Growing influence of the Christian right in US
Nick Fuentes, a Catholic integralist and white nationalist, met with Donald Trump and Ye in November 2022. The meeting received significant domestic and international attention.
During the Trump era, a far-right, illiberal movement among members of the Christian right surged, gaining a degree of mainstream acceptance.[40] Its lead thinkers are predominately traditionalist Catholics, though a subset of Mormons (through the Deseret Nation/DezNat movement) and other Christian denominations consider themselves supportive as well.[41]
On November 22, 2022, former President Donald Trump hosted Catholic integralist and white nationalist Nick Fuentes,[42] along with Ye, at dinner at Trump's Mar-a-Lago residence in Florida. The meeting was at Ye's request.

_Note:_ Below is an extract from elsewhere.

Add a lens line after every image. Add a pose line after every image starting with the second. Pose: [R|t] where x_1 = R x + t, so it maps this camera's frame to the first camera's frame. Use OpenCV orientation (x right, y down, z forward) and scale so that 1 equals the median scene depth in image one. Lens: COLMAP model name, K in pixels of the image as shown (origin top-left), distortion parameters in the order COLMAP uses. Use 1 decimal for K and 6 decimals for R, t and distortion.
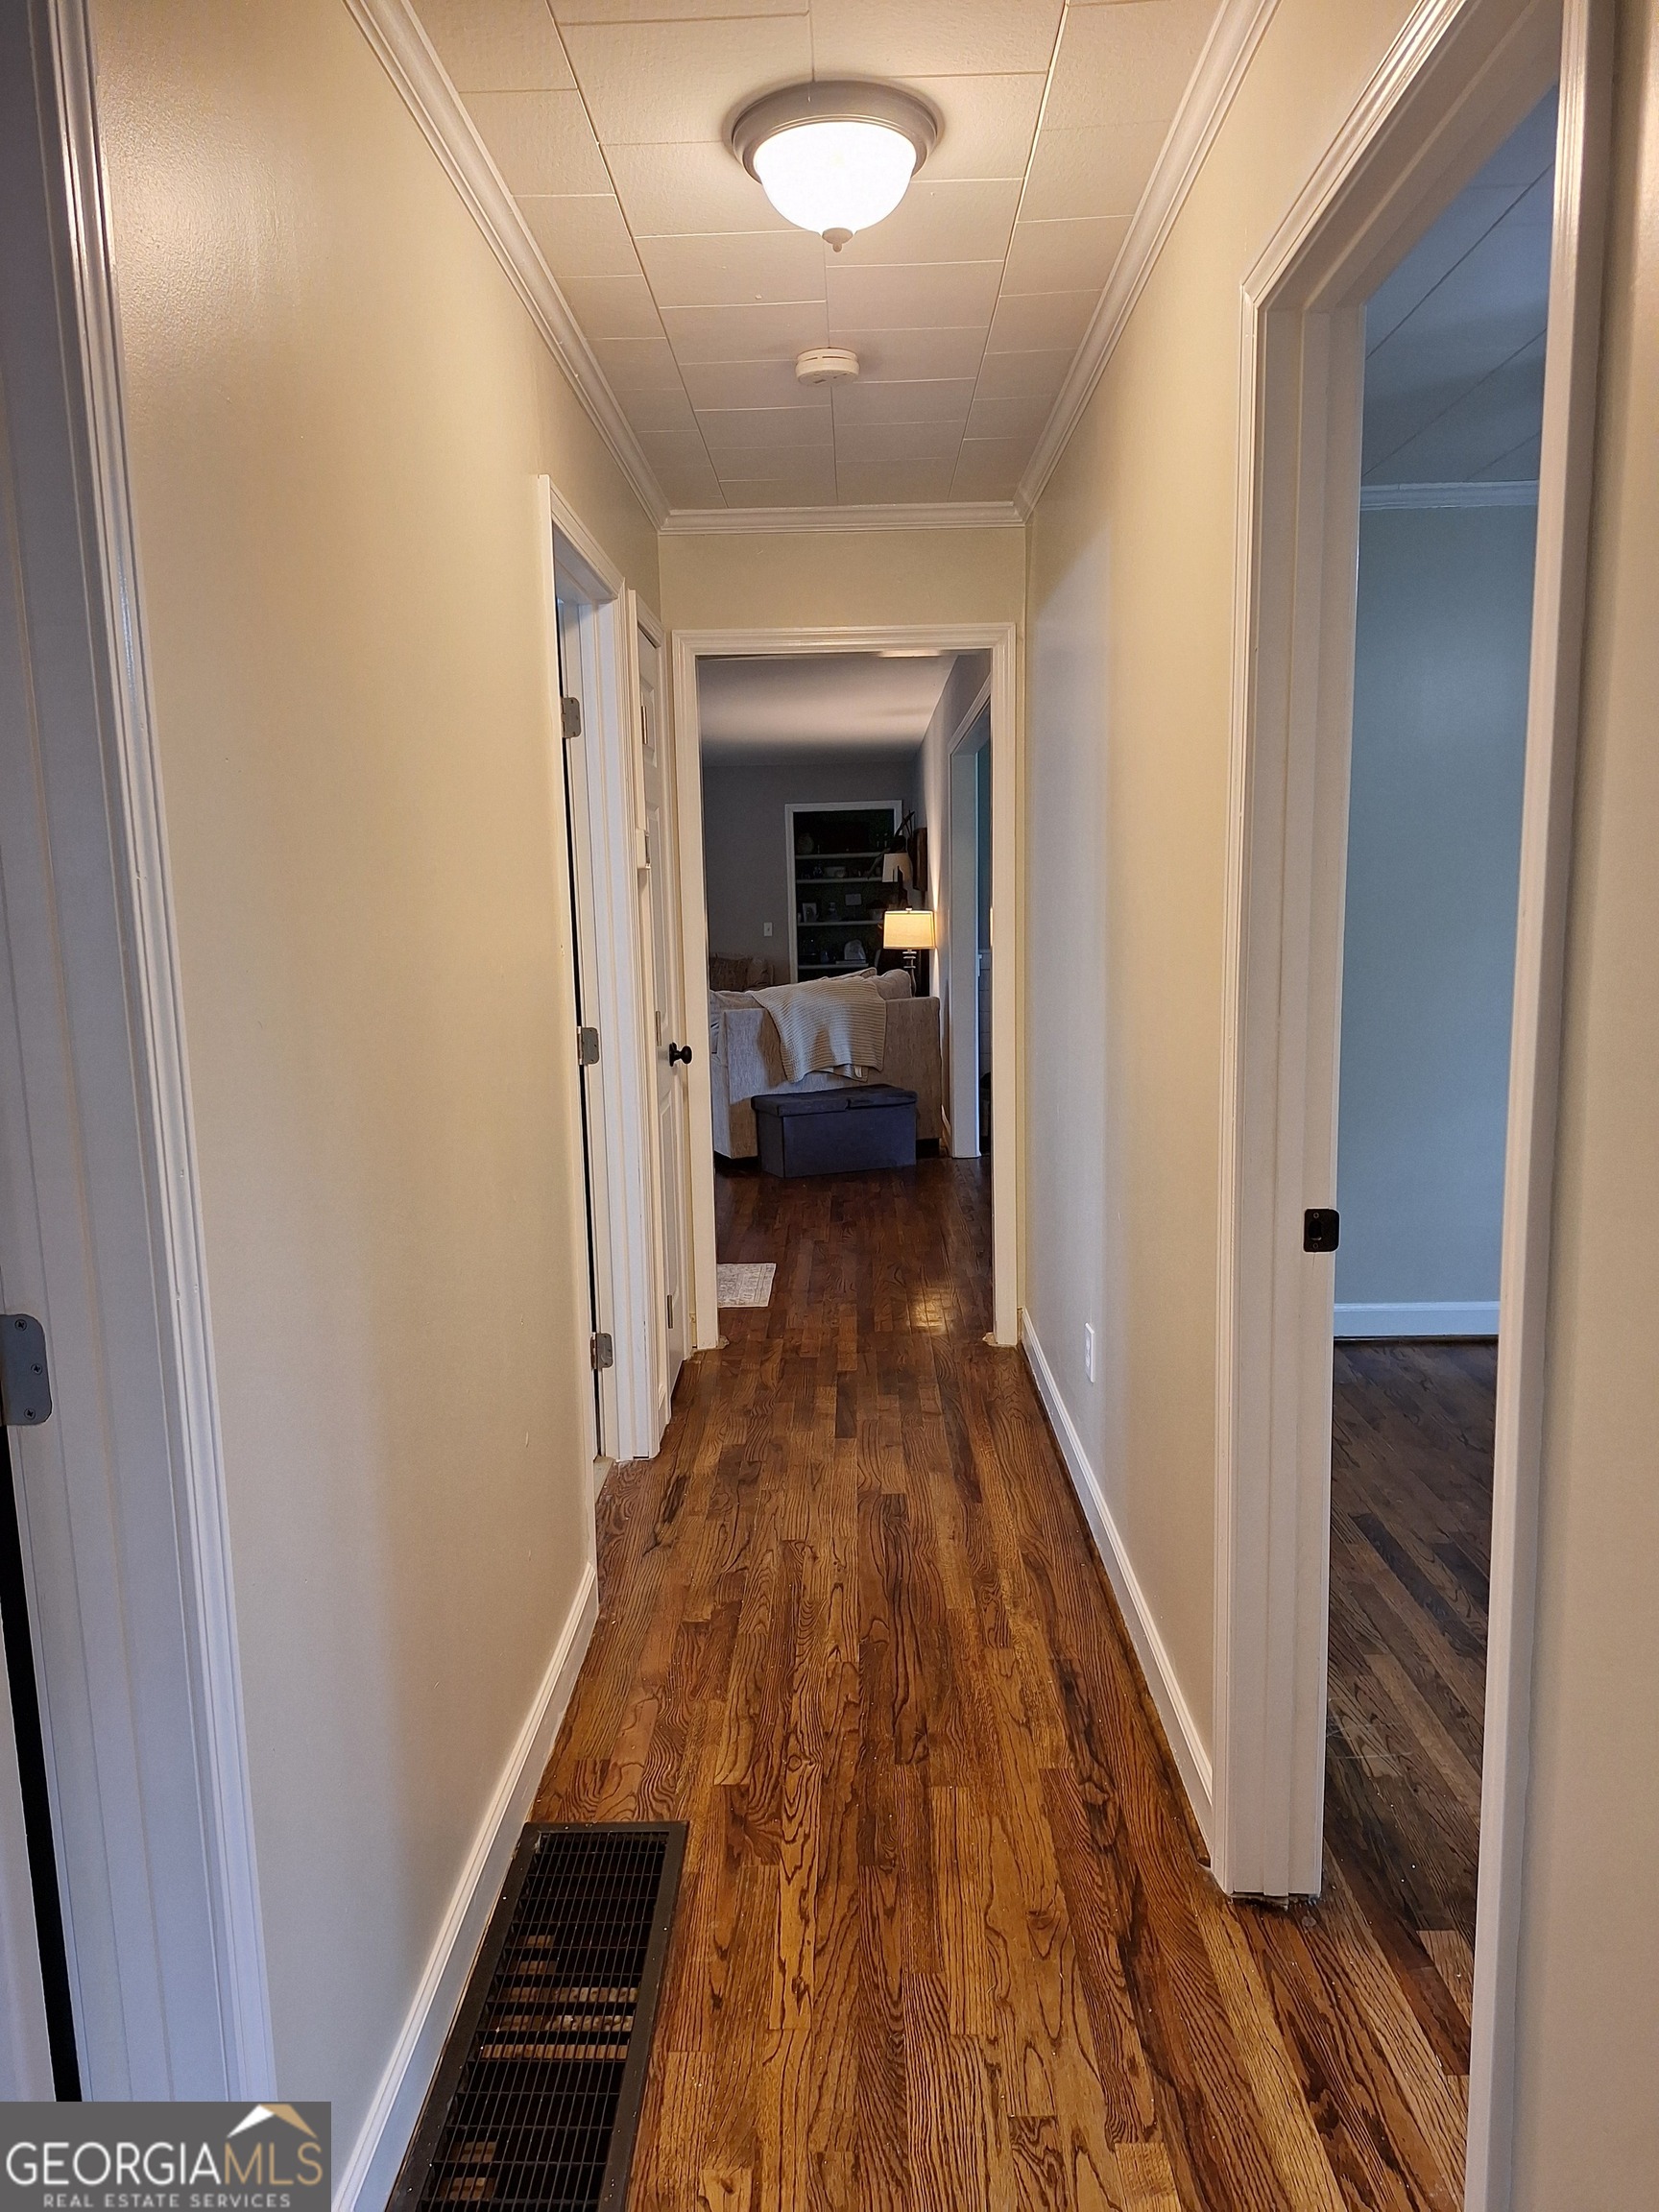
lens RADIAL K [[1535.0, 0, 829.8], [0, 1535.0, 1111.5], [0, 0, 1]] dist [0.048835, -0.054605]
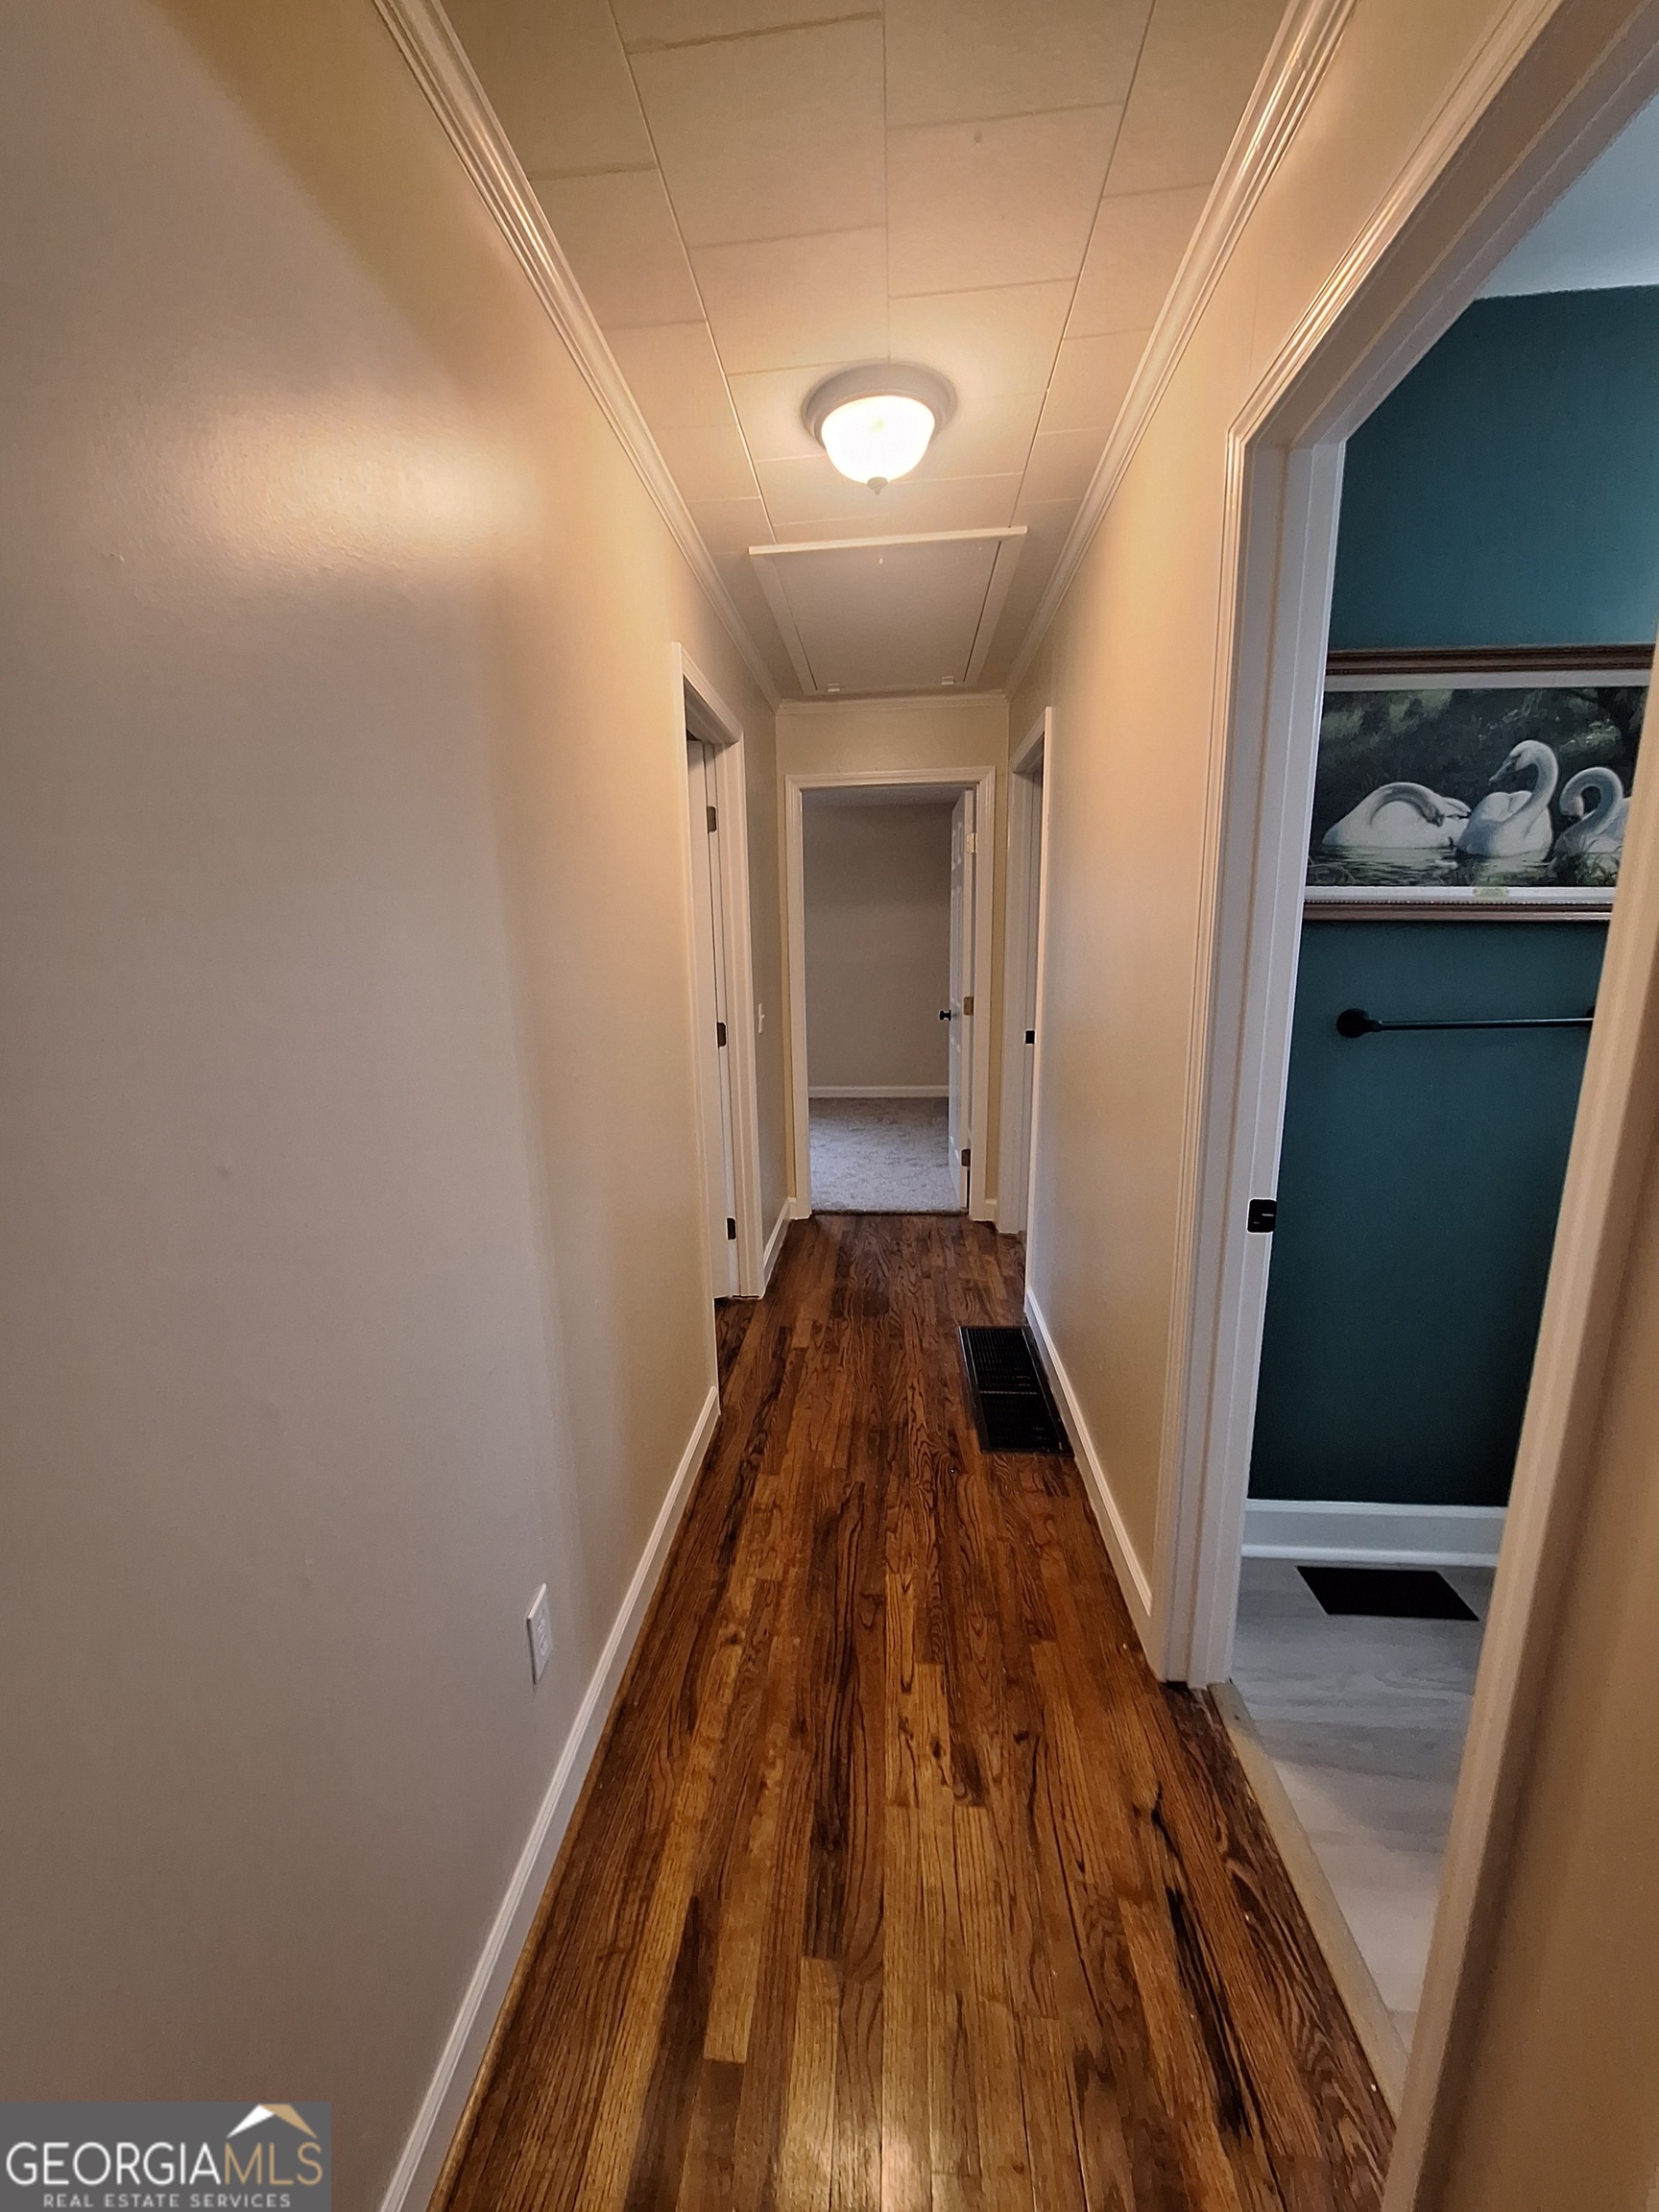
lens RADIAL K [[868.8, 0, 813.1], [0, 868.8, 1120.6], [0, 0, 1]] dist [0.003592, 0.000332]
pose [[-0.996061, 0.035408, 0.081293, 0.008739], [0.061351, 0.937134, 0.343534, -0.259479], [-0.064019, 0.347168, -0.935615, 1.770544]]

Ye said that Trump was "really impressed with Nick Fuentes".[43] The meeting received significant attention and comment from domestic and international political figures.[44][45][46] The nature of the event — in which a former President hosted guests with open antisemitic beliefs — was considered "unprecedented" in the modern era and garnered intense criticism of Trump.
Several Republican politicians have increasingly argued for closer ties between religion and state, including Doug Mastriano, Marjorie Taylor Greene, and Lauren Boebert. Andrew Torba, the CEO of the alt-tech platform Gab, supported Mastriano's failed 2022 bid for office,[48] in order to "take back" government power for "the glory of God"; he has argued that "unapologetic Christian Nationalism is what will save the United States of America".[49][50] Congresswoman Marjorie Taylor Greene has referred to herself as a Christian nationalist. Fellow congresswomen Lauren Boebert and Mary Miller have also expressed support for Christian nationalism.[51][52] Politician Doug Mastriano is a prominent figure in the fundamentalist Christian nationalist movement, and has called the separation of church and state a myth. .
Intellectual support for integralism, a form of modern legal and political thought originating in historically Catholic-dominant societies and opposed to the Founding Fathers' ideal of division between church and state, has become increasingly mainstream within Catholic legal thought. Adrian Vermeule has called for a new form of juridispence known as common good constitutionalism.[55] Integralism in practice gives rise to a state order (identifiable as theocratic) opposed to individual autonomy, a value traditionally prioritized by American democracy. Rather than electoral politics, the path to confessional political order in integralist theory is “strategic ralliement,” or transformation within institutions and bureaucracies, that lays the groundwork for a realized integralist regime. The new state would "exercise coercion over baptized citizens in a manner different from non-baptized citizens".
According to Vermeule:
The goal of Common Good Constitutionism] is certainly not to maximize individual autonomy or to minimize the abuse of power (an incoherent goal in any event), but instead to ensure that the ruler has the power needed to rule well ... Just authority in rulers can be exercised for the good of subjects, if necessary even against the subjects’ own perceptions of what is best for them — perceptions that may change over time anyway, as the law teaches, habituates, and re-forms them. Subjects will come to thank the ruler whose legal strictures, possibly experienced at first as coercive, encourage subjects to form more authentic desires for the individual and common goods, better habits, and beliefs that better track and promote communal well-being.
Former White House Counsel under Ronald Reagan Peter Wallison attacked Vermeule for failing to define "the common good." Wallison also stated that the political order formulated by common good constitutionalism "is highly authoritarian, perhaps even totalitarian" citing Vermeule's assertion that: "Constitutional concepts such as liberty and equality need not be given libertarian or originalist readings."